Re: Batch writing from Flink streaming job
If you want to write in batches from a streaming source you always will need some state ie a state database (here a NoSQL database such as a key value store makes sense). Then you can grab the data at certain points in time and convert it to Avro. You need to make sure that the state is logically consistent (eg all from the last day) to avoid that events arrive later then expected and they are not in the files.
You can write your own sink, but it would require some state database to write the data afterwards as batch.
Maybe this could be a generic Flink component, ie writing to a state database to later write a logical consistent (ok this is defined by the application) state into other sinks (CSVsink, avrosink etc).

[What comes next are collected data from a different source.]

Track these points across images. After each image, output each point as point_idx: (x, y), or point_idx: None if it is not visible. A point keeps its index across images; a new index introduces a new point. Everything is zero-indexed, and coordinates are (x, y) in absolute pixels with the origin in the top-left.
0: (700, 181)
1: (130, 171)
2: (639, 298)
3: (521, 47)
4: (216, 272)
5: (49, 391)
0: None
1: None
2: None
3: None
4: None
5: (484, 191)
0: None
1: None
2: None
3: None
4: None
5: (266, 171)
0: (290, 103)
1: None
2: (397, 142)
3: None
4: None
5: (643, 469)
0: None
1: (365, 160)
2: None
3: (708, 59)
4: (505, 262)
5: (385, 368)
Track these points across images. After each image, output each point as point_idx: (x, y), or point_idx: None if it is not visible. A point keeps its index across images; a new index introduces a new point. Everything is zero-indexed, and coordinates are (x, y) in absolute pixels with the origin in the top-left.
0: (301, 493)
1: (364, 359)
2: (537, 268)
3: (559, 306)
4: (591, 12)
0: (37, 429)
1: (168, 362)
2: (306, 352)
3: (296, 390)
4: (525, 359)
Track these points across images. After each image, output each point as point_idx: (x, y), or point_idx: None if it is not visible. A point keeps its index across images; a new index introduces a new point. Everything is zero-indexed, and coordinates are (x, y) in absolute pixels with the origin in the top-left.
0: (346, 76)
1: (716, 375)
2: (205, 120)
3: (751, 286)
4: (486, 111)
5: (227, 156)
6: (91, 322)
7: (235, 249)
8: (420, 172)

> On 13. May 2018, at 14:02, Padarn Wilson <padarn@xxxxxxxxx> wrote:
> Hi all,
> I am writing some some jobs intended to run using the DataStream API using a Kafka source. However we also have a lot of data in Avro archives (of the same Kafka source). I would like to be able to run the processing code over parts of the archive so I can generate some "example output".
> I've written the transformations needed to read the data from the archives and process the data, but now I'm trying to figure out the best way to write the results of this to some storage.
> At the moment I can easily write to Json or CSV using the bucketing sink (although I'm curious about using the watermark time rather than system time to name the buckets), but I'd really like to store to something smaller like Avro.
> However I'm not sure this make sense. Writing to a compressed file format in this way from a streaming job doesn't sound intuitively right. What would make the most sense. I could write to some temporary database and then pipe that into an archive, but this seems like a lot of trouble. Is there a way to pipe the output directly into the batch API of flink?